Bush Phenomena explained over 25 years ago in the movie Three Days of the Condor author: Michael C. Ruppert

But there is a deeper part of human nature which covers the planet in a sickly, light-sweet-crude blanket of denial. It is best exemplified from the closing lines of Sidney Pollack's 1975 Three Days of the Condor, perhaps the best spy movie ever made. As FTW has shown in recent stories - using declassified CIA documents - the CIA was well aware of Peak Oil in the mid 1970s. Three Days of the Condor took that awful truth and said then, what few in the post-9/11 world have had the courage to say. I can guarantee you that it is the overriding rationale in Dick Cheney's mind, in the mind of every senior member of the Bush administration, and in the mind of whomever it is that will be chosen as the 2004 Democratic Party nominee. Getting rid of Bush will not address the underlying causative factors of energy and money and any solution that does not address those issues will prove futile. Turner (Robert Redford): "Do we have plans to invade the Middle East ?"

Higgins (Cliff Robertson): " Are you crazy?"

Turner: " Am I?"

Higgins: "Look, Turner... "

Turner: "Do we have plans?"

Higgins: "No. Absolutely not. We have games. That's all. We play games. What if? How many men? What would it take? Is there a cheaper way to destabilize a régime? That's what we're paid to do."

Turner: "Go on. So Atwood just took the game too seriously. He was really going to do it, wasn't he?"

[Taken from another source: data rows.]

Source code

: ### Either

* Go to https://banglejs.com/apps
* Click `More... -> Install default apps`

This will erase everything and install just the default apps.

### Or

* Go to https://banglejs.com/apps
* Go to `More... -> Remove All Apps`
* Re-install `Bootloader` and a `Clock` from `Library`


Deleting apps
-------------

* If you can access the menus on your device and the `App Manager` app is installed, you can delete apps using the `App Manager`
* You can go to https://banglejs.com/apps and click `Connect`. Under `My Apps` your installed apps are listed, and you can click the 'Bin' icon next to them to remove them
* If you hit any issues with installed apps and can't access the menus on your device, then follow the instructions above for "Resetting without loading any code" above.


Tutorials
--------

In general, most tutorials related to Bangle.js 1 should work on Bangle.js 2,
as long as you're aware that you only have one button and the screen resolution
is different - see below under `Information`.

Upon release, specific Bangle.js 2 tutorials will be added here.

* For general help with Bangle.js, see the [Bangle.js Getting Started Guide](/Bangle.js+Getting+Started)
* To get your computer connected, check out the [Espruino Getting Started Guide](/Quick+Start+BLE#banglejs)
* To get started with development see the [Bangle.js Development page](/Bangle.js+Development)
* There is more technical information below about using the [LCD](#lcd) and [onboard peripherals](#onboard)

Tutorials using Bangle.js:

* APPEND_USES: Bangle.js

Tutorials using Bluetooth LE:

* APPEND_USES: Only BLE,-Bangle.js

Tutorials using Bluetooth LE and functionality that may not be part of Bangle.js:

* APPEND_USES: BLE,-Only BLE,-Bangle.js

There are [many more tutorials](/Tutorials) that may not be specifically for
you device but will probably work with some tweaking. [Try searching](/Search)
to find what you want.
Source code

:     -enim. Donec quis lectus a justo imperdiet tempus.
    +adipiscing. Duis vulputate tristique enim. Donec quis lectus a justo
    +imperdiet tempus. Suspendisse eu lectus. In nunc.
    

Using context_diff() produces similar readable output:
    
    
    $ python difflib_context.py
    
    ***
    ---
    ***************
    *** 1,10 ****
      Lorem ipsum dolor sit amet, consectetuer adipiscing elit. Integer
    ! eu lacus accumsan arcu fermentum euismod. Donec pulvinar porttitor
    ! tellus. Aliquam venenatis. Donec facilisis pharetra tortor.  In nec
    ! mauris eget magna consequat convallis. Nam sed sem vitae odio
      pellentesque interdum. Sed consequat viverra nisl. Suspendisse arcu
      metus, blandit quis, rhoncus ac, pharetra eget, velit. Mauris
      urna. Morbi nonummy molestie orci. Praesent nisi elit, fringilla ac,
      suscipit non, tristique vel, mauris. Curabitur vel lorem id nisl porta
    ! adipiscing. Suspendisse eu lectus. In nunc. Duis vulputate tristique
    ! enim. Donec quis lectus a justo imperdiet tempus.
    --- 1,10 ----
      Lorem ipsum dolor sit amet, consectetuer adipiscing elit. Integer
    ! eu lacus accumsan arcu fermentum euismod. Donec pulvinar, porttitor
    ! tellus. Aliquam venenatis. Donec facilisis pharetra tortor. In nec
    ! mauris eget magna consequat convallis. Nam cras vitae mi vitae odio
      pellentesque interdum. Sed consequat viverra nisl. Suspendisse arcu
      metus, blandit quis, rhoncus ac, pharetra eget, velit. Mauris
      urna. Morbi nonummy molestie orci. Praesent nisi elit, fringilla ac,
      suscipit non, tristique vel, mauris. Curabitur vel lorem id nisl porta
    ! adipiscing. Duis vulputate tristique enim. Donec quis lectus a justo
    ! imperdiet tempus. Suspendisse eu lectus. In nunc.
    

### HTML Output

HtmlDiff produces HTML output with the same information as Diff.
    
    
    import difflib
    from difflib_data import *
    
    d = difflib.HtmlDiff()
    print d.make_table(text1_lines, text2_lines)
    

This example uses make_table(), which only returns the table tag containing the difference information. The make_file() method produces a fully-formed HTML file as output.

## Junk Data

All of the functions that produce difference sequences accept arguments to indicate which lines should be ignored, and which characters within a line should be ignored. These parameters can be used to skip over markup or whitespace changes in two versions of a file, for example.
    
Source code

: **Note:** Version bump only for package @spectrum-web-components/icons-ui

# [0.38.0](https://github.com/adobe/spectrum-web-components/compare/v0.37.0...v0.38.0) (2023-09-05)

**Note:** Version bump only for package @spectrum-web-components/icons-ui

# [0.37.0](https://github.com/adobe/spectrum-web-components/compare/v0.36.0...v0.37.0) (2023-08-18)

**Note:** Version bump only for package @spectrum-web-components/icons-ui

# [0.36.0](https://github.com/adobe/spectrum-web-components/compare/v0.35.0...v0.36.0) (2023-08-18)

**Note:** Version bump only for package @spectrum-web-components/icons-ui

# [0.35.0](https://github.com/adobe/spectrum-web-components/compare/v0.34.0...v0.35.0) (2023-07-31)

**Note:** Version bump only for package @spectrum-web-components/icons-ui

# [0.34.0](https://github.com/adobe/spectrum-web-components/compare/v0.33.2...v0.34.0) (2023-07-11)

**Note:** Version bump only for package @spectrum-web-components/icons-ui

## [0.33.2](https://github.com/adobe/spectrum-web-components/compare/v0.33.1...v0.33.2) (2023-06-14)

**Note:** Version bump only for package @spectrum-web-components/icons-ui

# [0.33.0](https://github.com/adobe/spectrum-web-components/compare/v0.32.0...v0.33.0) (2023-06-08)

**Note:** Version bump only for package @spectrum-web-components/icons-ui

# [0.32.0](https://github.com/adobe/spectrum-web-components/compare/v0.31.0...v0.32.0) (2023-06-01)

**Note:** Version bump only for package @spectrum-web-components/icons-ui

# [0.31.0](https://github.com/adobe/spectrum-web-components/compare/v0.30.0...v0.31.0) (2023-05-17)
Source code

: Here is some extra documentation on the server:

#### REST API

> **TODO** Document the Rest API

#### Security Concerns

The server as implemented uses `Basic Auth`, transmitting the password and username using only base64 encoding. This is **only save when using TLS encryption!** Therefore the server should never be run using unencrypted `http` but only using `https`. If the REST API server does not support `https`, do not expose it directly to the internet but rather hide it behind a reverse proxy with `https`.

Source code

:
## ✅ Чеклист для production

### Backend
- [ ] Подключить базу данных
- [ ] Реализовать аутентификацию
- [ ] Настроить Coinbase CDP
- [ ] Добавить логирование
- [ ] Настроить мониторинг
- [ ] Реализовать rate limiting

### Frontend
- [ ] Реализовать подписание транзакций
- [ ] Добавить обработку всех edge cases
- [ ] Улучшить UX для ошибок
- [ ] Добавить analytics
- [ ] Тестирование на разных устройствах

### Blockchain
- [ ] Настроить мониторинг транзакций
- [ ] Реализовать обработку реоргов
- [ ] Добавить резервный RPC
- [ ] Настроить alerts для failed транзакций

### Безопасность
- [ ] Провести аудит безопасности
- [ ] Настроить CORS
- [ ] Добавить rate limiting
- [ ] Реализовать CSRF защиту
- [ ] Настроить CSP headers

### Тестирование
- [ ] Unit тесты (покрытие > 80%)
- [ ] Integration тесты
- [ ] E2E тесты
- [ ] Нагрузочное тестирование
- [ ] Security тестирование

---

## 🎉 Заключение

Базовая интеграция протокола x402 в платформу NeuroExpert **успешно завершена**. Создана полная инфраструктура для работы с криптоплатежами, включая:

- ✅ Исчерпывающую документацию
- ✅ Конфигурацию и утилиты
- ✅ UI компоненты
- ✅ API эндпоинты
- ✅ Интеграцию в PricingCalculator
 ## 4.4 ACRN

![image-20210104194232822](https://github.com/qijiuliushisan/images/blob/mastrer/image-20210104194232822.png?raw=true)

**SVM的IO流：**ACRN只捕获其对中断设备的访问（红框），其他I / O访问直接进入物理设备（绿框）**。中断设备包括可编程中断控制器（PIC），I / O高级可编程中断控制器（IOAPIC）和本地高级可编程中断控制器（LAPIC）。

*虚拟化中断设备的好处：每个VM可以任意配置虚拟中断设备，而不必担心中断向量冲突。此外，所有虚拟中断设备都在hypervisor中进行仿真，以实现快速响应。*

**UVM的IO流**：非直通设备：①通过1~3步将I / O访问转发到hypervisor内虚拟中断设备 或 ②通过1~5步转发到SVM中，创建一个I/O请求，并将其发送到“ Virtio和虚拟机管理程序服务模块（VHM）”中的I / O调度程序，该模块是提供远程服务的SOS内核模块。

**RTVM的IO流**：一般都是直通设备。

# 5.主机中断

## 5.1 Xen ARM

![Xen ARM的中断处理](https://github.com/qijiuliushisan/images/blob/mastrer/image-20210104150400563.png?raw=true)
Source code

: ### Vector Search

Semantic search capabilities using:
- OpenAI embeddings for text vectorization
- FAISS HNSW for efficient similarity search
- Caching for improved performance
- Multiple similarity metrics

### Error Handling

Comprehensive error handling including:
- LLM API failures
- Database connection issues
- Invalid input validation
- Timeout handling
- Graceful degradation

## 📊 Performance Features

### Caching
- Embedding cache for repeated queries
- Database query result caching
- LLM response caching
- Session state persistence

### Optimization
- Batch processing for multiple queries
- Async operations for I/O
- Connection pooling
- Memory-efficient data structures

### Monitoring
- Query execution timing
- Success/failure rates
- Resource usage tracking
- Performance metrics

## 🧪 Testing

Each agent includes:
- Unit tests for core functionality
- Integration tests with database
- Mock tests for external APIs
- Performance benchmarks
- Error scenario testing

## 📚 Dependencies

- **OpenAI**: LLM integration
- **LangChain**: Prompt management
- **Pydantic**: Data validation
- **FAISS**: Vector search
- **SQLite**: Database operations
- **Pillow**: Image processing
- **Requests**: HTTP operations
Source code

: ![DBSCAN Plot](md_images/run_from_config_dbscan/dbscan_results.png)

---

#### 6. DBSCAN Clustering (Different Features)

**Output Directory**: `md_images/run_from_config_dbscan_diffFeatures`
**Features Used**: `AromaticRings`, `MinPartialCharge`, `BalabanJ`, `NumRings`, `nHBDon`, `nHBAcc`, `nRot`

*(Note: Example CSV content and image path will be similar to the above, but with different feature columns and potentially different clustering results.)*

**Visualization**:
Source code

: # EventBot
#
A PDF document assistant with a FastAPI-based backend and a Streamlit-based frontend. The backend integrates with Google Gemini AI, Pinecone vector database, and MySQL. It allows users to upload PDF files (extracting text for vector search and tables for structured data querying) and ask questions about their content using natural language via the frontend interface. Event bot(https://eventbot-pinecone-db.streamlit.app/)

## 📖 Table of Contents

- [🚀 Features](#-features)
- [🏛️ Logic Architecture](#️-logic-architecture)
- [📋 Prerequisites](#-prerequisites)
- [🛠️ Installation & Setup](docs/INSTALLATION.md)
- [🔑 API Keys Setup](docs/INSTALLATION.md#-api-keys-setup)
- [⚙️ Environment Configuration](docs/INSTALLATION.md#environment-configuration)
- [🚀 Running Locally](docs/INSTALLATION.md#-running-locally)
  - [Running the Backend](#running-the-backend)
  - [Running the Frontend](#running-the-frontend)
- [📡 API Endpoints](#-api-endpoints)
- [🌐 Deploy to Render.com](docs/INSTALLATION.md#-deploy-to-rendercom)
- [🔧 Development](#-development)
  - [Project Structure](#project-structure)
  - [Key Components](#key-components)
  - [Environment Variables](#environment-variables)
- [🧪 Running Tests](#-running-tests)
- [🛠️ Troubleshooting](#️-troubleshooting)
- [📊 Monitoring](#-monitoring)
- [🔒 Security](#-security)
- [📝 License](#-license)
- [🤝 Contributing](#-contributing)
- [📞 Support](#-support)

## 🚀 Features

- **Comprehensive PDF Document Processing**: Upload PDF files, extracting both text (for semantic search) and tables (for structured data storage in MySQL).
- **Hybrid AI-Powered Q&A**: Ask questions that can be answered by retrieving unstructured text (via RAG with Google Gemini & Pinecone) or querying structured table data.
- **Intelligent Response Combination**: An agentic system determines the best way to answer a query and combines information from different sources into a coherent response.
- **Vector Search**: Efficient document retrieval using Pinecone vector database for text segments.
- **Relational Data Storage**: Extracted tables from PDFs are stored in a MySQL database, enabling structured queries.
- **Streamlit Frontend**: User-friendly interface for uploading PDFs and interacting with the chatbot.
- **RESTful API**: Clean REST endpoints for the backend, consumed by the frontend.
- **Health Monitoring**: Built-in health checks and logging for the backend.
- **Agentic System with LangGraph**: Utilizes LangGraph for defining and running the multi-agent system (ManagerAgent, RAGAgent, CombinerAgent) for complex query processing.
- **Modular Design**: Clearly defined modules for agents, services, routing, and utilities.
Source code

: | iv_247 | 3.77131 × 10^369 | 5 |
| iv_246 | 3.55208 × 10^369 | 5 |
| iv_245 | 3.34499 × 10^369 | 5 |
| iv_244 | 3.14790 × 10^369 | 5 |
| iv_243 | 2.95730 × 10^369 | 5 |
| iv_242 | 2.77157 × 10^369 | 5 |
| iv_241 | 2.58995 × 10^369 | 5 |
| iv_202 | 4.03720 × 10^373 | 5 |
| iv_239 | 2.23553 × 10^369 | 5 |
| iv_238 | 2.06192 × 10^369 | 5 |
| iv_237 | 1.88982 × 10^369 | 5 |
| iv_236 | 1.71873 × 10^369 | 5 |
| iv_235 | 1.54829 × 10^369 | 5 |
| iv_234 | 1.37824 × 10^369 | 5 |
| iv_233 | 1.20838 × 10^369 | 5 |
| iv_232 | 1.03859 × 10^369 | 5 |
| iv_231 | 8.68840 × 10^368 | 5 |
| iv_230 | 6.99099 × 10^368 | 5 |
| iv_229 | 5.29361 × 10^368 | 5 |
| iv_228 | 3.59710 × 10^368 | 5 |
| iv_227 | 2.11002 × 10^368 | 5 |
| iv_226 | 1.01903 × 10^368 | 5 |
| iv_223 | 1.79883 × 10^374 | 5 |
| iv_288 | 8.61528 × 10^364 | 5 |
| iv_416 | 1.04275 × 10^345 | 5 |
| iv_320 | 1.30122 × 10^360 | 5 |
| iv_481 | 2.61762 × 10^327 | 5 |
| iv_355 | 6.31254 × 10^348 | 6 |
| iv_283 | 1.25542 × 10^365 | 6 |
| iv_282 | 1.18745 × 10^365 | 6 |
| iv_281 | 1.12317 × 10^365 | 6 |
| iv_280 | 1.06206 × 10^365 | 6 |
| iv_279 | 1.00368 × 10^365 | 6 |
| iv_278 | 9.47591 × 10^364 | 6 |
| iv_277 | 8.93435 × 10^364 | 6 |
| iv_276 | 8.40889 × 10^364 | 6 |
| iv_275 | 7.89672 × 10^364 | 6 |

Higgins: "It was a renegade operation. Atwood knew 54-12 would never authorize it. There was no way, not with the heat on the Company."

Turner: "What if there hadn't been any heat? Supposing I hadn't stumbled on a plan? Say nobody had?"

Higgins: "Different ball game. The fact is there was nothing wrong with the plan. Oh, the plan was alright. The plan would have worked."

Turner: "Boy, what is it with you people? You think not getting caught in a lie is the same thing as telling the truth?"

Higgins: "No. It's simple economics. Today it's oil, right? In 10 or 15 years - food, Plutonium. And maybe even sooner. Now what do you think the people are gonna want us to do then?

Turner : " Ask them."

Higgins: "Not now - then. Ask them when they're running out. Ask them when there's no heat in their homes and they're cold. Ask them when their engines stop. Ask them when people who've never known hunger start going hungry. Do you want to know something? They won't want us to ask them. They'll just want us to get it for them."